### Explore the material
[1] In the blog post below about an AA meeting, list each thing the writer says the meeting would have turned into if the writer had spoken up, in order.
[2] Continue the blog post below about an AA meeting, picking up after its last sentence.

### Supplied text
┏━━

Away

Sunday, February 21, 2010

The latter OR the lesser Or What's the matter?

I have a migraine and it’s not easy. I was sat at a 5 o’clock AA meeting when I was appalled at a woman who clearly has issues with “you people in early recovery” You see ideally at these meetings people aware not meant to dive advice or opinions. She was not shy looking down on those who do not have the same ‘good recovery’ as her. “You people in early recovery need to stay away from money and sex because that is what will bring you down!” she went on to make it worse for herself by telling the lesser that females are the weaker sex and will fall. I seriously had to bite my tongue for if I had not, the AA meeting would turn into a debate then argument and then probably a boxing match. I almost said “well I have no money and I am definitely not having any sex, so I guess that makes me a recovery success” I did no such thing.

┗━━

(Dataset entries)
┏━━

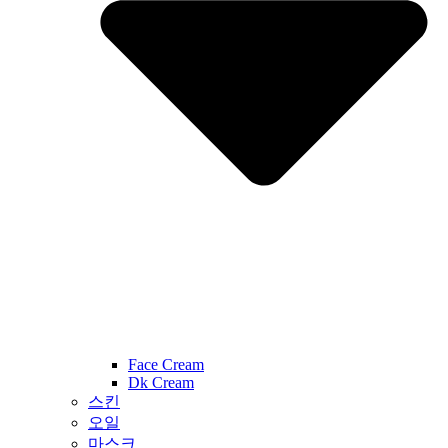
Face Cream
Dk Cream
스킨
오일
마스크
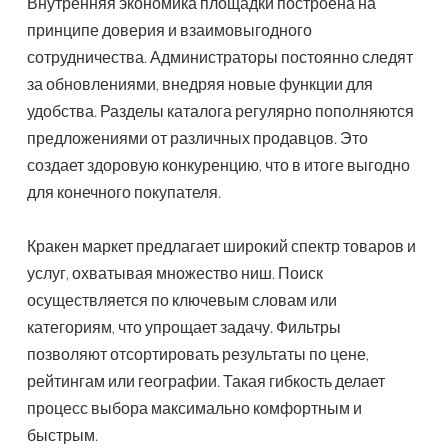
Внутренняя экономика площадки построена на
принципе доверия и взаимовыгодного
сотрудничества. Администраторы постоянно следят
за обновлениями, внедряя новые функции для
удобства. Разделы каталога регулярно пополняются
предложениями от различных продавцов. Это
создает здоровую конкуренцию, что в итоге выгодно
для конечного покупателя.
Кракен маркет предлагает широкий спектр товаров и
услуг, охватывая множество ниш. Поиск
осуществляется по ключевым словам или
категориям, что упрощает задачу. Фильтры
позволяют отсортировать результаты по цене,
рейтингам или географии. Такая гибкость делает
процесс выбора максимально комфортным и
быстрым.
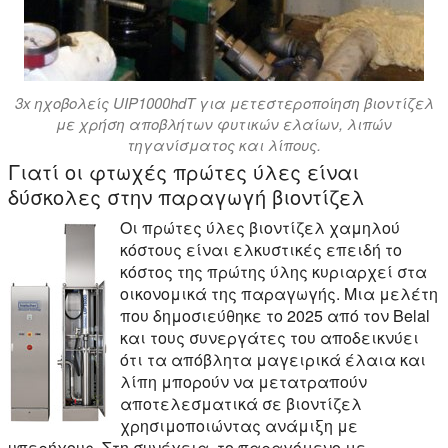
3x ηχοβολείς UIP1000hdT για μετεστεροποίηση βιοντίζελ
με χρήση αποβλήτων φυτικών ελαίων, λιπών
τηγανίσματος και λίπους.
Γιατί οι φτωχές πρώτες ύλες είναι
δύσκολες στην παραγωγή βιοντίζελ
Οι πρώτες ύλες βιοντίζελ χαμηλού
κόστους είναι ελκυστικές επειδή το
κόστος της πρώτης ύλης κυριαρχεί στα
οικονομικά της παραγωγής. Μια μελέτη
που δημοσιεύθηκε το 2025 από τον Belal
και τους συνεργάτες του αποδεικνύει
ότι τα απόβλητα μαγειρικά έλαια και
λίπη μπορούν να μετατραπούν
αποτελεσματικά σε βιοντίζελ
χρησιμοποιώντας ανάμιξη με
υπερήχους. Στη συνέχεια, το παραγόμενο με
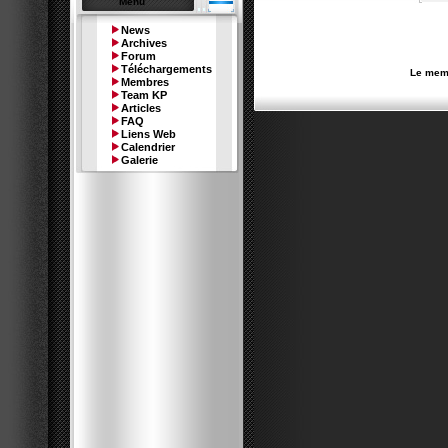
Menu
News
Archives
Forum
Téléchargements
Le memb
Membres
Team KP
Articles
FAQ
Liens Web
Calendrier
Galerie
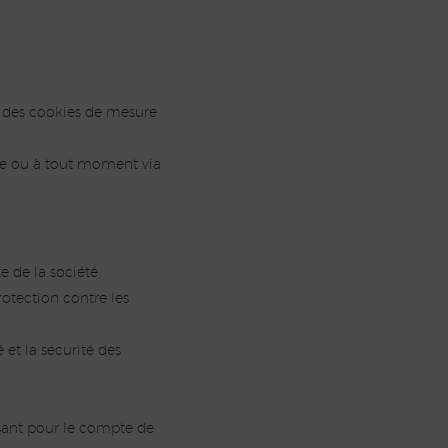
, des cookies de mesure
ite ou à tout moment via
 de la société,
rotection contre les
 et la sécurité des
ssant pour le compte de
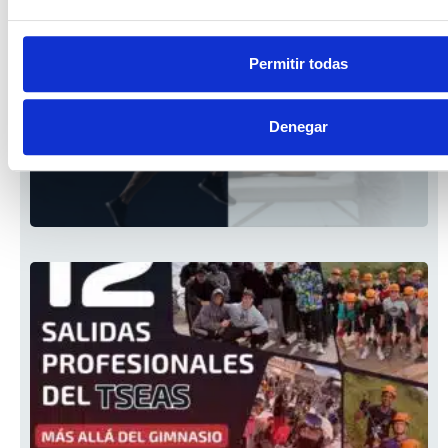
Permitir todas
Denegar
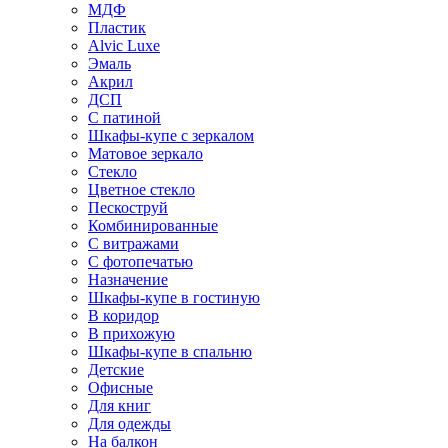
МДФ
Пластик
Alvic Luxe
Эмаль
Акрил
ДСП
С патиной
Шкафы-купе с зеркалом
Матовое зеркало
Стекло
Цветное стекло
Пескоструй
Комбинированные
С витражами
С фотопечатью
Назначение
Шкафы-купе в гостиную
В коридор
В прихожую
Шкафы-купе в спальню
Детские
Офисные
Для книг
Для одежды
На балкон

┗━━
┏━━

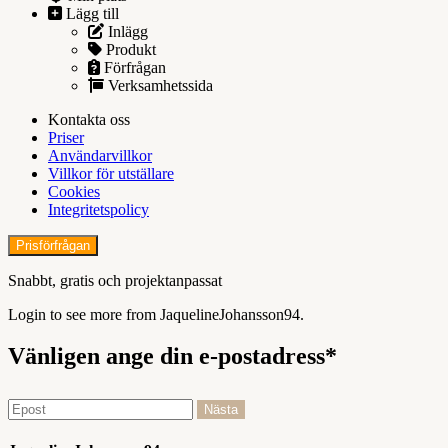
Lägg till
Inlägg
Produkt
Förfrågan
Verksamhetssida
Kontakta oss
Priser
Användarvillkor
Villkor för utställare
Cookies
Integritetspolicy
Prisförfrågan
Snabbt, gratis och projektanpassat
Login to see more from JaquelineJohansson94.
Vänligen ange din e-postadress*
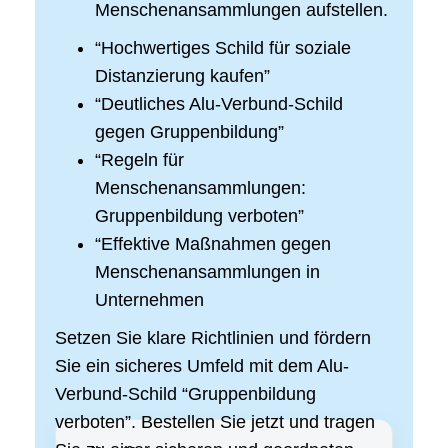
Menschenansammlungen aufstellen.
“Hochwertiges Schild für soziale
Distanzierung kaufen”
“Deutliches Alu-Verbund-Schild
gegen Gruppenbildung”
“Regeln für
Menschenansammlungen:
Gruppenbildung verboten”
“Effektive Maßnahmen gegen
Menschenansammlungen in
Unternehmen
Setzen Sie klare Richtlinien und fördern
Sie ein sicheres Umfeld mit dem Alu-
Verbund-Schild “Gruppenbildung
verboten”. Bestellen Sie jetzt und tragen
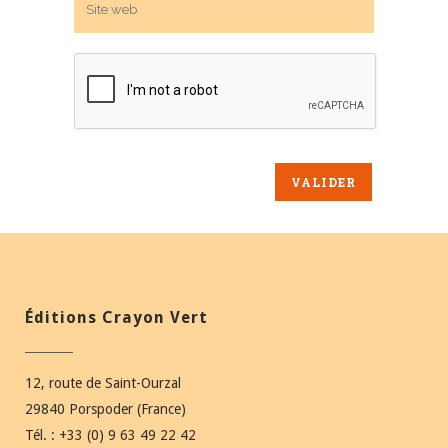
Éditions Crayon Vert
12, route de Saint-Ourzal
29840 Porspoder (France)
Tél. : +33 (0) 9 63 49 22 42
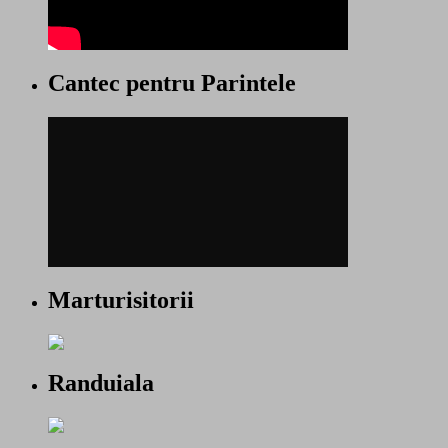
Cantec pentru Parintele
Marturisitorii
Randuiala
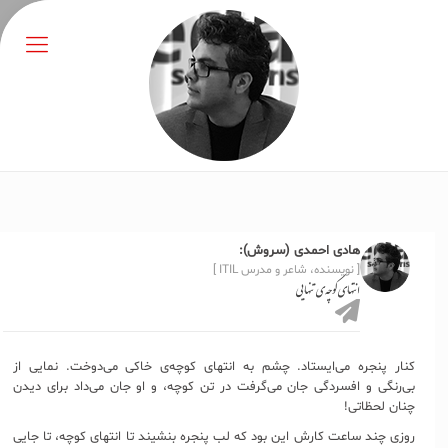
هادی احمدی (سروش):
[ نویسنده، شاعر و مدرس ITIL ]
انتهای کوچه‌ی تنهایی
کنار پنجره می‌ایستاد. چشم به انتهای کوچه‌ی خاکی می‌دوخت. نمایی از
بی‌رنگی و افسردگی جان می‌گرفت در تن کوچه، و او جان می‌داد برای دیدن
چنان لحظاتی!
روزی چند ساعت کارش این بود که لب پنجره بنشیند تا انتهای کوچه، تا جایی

┗━━

### Outputs by task
[1]
1. A debate
2. An argument
3. A boxing match

[2]
 I did loose myself in thought regarding my resentments. That was the real topic for the meeting. It suited me because my weekend was full of old resentments coming up. Note to self: When I brood in my resentment I become my own enemy, the resentment becomes me and I it! It started with old anger. From there I started picking fights.

 I fought with my uncle about the new tax laws on the “stinking rich” as he calls them. We ended up raising our voices. He accused me of being bourgeois and I retaliated with “you don’t know who you dealing with, you are PATHETIC’ tempers flew. We were stopped by an angry grand father “if you two don’t stop I will throw my wine at you!” we giggled and instantly that argument was out the beautiful window with a view of a very choppy sea.

 Point is, when I’m holding on to past anger, I allow myself for old behaviours to run free. It is unhealthy for me flare up and fight. I asked myself after, what is this? I know those I love the most and find I attack those I love the most hurt me. It becomes a round about free fall.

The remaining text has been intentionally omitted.